## [Consegna 1]
Riassumi in due frasi il brano sulla canzone Michelemmà.
## [Consegna 2]
Trascrivi fedelmente il tratto del brano sulla canzone Michelemmà che va da «IPOTESI SULLA CANZONE» fino a «sul titolo: MICHELEMMÀ.».

## [Brano citato]
··········

IPOTESI SULLA CANZONE MICHELEMMÀ (& dintorni.)
Come
è riportato da tutti i testi  di storia
della CANZONE NAPOLETANA, la composizione 
rammentata in epigrafe, chiaramente di autori  ignoti, si fa risalire al 1600 circa
prendendo a spunto la citazione contenuta nel testo che fa riferimento alle
prime invasioni di turchi.
Salto
a pié pari la nota querelle intorno al falso operato da Salvatore Di Giacomo
che tentò pedestremente di far risalire la composizione di questa notissima
tarantella       all’estro di Salvator Rosa e mi soffermo
proprio sul titolo: MICHELEMMÀ. 
Cosa
vorrà mai dire Michelemmà?
La
domanda non à una risposta univoca o ovvia avendo il detto termine suscitato
varie ipotesi; la piú accreditata è che MICHELEMMÀ significhi: Michela
è mia; ma recentemente alcuni autori come il compianto Max Vajro, il
vulcanico  Salvatore Palomba, sulla scia
del ricercatore  Gaetano Amalfi,
ipotizzano che la parola sia un intercalare del tipo Michela e ba un  intercalare modellato  sullo schema di ‘o mare e ba presente in
altre canzoni partenopee.
Non
condivido né l’una, né l’altra opinione: la prima  perché un nome chiaramente maschile
(Michele)lo trasforma, ma non si capisce 
per quale ragione o strada semantica in uno femminile (Michela) ed
arbitrariamente fa divenire un MA,MIA 
con una capriola non  spiegabile;
Ugualmente
non percorribile mi appare l’opinione piú nuova che oltre a continuare con
l’equivoco del maschile fatto femminile fa un vero salto mortale trasformando
un MA
in un BA. ancora piú fantasioso,ma non comprovabile, del MIA
della prima ipotesi.

··········

## [Dati grezzi]
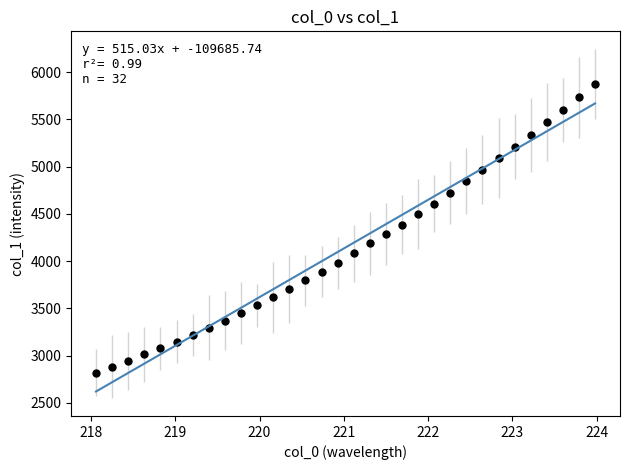

What is the range of X values (max minus min)?

5.9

··········

## [Risposta 1]
La canzone Michelemmà, di autori ignoti, viene fatta risalire al 1600 circa per un riferimento del testo alle prime invasioni di turchi. Il titolo ha suscitato varie ipotesi, tra cui la più accreditata, «Michela è mia», e quella più recente di un intercalare del tipo «Michela e ba», ma chi scrive non condivide né l'una né l'altra.

## [Risposta 2]
IPOTESI SULLA CANZONE MICHELEMMÀ (& dintorni.)
Come
è riportato da tutti i testi  di storia
della CANZONE NAPOLETANA, la composizione 
rammentata in epigrafe, chiaramente di autori  ignoti, si fa risalire al 1600 circa
prendendo a spunto la citazione contenuta nel testo che fa riferimento alle
prime invasioni di turchi.
Salto
a pié pari la nota querelle intorno al falso operato da Salvatore Di Giacomo
che tentò pedestremente di far risalire la composizione di questa notissima
tarantella       all’estro di Salvator Rosa e mi soffermo
proprio sul titolo: MICHELEMMÀ.